Golar LNG secured two 20-year charters: one for FLNG Hilli (post-Cameroon redeployment to Argentina) and another for the Mark II FLNG (currently under conversion, also destined for Argentina), resulting in a combined EBITDA backlog of over $17 billion before commodity exposure.
The company’s existing fleet is now fully contracted, with Hilli maintaining 100% uptime and Gimi expected to commence its 20-year BP contract in Mauritania/Senegal imminently; Mark II FLNG remains on schedule for delivery by year-end 2027.
Golar’s Argentina contracts provide significant commodity upside: Golar receives 25% of achieved LNG prices above $8/MMBtu FOB, with every $1 above this threshold equating to ~$70 million in annual EBITDA, plus an additional $28 million per $1 via its 10% equity stake in Southern Energy.
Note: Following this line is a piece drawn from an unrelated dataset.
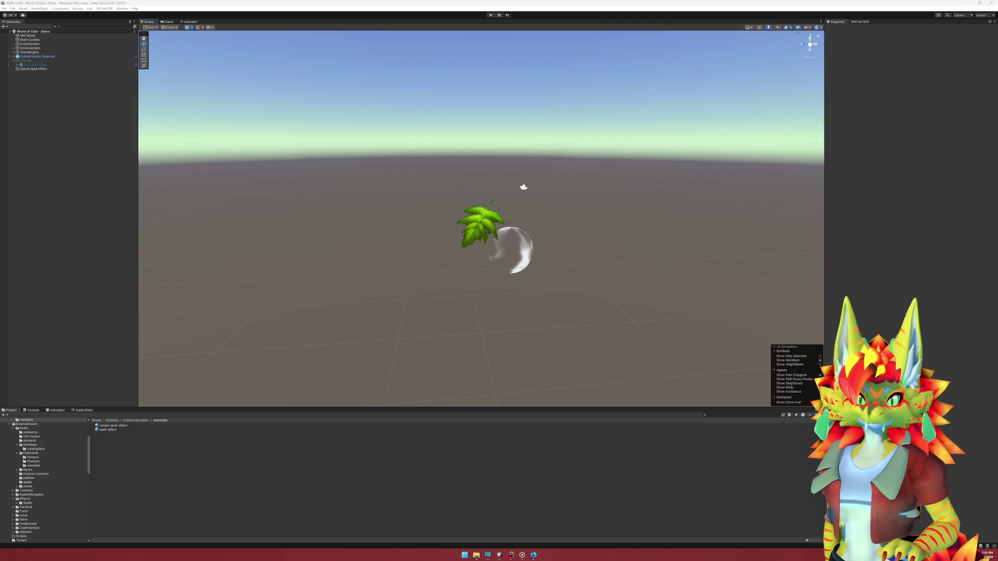
pyautogui.press('alt+Tab')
Q1 2025 financials: operating revenues of $63 million, EBITDA of $41 million (LTM: $218 million), net income of $13 million, and strong liquidity with $680 million cash on hand; a $0.25/share dividend was declared.
The company is pursuing further growth, targeting at least one new FLNG EPC award this year, and is optimizing its capital structure (including a new $1.2 billion debt facility for Gimi and potential bond issuance), aiming for a sustainable leverage ratio (~2.8x net debt/EBITDA) and self-funded expansion.